------ TASK INPUTS ------
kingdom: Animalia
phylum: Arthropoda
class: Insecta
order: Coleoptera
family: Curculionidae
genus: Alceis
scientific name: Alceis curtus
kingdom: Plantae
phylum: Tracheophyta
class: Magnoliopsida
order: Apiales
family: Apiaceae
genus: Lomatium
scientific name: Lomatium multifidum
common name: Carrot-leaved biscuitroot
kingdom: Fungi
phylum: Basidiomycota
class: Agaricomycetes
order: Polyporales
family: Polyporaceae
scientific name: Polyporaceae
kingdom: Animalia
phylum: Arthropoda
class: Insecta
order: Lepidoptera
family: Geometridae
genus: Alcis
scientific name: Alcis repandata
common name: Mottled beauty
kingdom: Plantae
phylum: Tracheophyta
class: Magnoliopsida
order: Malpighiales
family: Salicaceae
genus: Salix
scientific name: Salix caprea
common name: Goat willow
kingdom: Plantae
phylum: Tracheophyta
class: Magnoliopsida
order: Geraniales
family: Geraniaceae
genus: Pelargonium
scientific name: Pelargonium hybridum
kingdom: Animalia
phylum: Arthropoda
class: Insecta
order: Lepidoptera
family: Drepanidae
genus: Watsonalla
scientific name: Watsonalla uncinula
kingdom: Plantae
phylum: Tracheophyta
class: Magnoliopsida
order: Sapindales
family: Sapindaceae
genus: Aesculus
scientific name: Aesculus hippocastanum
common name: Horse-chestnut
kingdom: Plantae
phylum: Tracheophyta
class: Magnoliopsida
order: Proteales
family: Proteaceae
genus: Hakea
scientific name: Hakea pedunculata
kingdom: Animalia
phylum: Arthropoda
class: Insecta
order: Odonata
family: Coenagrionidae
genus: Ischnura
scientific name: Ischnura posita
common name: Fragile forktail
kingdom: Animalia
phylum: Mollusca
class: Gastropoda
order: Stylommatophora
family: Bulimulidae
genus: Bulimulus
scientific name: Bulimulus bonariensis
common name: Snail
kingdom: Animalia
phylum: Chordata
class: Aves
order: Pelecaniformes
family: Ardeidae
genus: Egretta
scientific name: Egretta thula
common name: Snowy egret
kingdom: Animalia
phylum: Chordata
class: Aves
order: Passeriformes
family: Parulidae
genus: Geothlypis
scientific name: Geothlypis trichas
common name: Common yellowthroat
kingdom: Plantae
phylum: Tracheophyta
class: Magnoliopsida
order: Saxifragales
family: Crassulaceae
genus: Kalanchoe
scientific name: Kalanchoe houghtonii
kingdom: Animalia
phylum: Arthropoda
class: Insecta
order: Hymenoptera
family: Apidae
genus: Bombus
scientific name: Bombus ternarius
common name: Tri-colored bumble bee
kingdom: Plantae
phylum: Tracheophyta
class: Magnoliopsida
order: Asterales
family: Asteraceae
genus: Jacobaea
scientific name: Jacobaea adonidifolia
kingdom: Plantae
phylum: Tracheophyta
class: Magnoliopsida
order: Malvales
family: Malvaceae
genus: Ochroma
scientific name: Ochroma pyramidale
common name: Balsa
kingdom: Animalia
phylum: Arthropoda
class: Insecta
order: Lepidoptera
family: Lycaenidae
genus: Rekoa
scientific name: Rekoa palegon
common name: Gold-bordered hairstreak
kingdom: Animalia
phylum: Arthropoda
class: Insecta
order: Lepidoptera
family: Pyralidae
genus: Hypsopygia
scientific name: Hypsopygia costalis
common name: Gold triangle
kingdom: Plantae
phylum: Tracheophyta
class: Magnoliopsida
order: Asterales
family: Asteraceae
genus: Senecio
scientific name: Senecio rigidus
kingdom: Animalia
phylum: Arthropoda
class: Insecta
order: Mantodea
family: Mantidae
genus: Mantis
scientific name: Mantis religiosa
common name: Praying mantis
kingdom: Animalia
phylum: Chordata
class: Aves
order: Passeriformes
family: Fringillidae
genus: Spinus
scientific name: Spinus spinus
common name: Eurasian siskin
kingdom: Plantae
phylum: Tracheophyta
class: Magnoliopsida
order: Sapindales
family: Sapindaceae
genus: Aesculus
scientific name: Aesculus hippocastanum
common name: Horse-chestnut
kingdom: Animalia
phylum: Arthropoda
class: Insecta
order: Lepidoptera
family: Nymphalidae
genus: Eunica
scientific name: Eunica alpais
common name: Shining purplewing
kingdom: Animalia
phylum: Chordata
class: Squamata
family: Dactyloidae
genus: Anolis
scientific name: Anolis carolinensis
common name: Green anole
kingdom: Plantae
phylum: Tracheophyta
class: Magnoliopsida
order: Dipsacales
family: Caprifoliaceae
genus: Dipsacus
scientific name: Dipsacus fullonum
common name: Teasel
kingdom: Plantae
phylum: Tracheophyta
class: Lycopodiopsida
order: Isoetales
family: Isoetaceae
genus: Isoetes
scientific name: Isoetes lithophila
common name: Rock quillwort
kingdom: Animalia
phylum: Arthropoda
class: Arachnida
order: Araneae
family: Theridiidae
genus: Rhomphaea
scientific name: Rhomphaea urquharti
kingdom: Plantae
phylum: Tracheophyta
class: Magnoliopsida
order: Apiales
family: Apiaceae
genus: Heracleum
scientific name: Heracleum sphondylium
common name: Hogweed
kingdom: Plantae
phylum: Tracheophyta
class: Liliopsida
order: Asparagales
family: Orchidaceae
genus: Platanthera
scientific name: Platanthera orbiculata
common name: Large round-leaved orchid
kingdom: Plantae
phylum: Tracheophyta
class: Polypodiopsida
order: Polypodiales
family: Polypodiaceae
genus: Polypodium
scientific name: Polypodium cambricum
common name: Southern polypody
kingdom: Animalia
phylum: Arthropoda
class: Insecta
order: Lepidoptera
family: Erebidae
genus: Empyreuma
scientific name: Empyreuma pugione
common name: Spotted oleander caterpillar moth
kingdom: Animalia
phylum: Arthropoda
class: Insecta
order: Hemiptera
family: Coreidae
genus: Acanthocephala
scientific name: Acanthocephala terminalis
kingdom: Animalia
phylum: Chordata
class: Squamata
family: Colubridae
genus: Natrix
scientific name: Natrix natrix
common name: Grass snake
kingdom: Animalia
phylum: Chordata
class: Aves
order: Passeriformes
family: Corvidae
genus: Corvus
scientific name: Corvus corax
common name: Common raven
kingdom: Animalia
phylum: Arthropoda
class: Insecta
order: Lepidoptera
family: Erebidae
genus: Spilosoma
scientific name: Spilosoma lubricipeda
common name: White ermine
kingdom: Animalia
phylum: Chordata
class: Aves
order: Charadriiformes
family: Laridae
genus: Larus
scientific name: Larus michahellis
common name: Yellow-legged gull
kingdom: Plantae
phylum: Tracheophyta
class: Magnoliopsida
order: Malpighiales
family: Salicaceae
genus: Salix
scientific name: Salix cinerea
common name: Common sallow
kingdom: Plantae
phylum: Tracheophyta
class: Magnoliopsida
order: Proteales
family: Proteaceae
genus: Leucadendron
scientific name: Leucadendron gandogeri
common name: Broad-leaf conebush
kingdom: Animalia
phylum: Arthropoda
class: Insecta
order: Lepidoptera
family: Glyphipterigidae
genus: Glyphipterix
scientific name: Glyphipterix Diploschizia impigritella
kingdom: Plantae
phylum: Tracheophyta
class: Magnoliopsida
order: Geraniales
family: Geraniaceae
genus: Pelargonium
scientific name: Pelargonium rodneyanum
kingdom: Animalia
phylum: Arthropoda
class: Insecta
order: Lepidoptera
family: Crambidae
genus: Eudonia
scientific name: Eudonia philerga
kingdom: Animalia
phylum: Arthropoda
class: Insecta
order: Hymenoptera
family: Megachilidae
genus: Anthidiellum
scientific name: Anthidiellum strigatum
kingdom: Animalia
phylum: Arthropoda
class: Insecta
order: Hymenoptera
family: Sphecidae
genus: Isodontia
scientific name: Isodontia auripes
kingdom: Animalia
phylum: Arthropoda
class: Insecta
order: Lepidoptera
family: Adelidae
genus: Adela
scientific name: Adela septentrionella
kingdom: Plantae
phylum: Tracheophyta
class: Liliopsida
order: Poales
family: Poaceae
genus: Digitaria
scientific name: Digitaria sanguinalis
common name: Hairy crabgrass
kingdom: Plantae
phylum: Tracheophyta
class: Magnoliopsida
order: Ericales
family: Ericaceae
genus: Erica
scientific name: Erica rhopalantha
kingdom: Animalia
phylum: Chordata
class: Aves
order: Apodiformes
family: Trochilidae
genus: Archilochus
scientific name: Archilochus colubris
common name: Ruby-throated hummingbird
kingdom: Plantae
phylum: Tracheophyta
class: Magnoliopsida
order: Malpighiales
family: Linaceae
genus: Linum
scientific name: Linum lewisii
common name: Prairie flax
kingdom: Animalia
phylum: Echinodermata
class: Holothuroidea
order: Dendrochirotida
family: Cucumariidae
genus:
------
WHAT THE TASK ASKS: Render the lines from the one containing "common name: Ruby-throated hummingbird" through the end of the records as a JSON list of strings, one string per line, omitting any blank lines.

TASK RESPONSE:
[
  "common name: Ruby-throated hummingbird",
  "kingdom: Plantae",
  "phylum: Tracheophyta",
  "class: Magnoliopsida",
  "order: Malpighiales",
  "family: Linaceae",
  "genus: Linum",
  "scientific name: Linum lewisii",
  "common name: Prairie flax",
  "kingdom: Animalia",
  "phylum: Echinodermata",
  "class: Holothuroidea",
  "order: Dendrochirotida",
  "family: Cucumariidae",
  "genus:"
]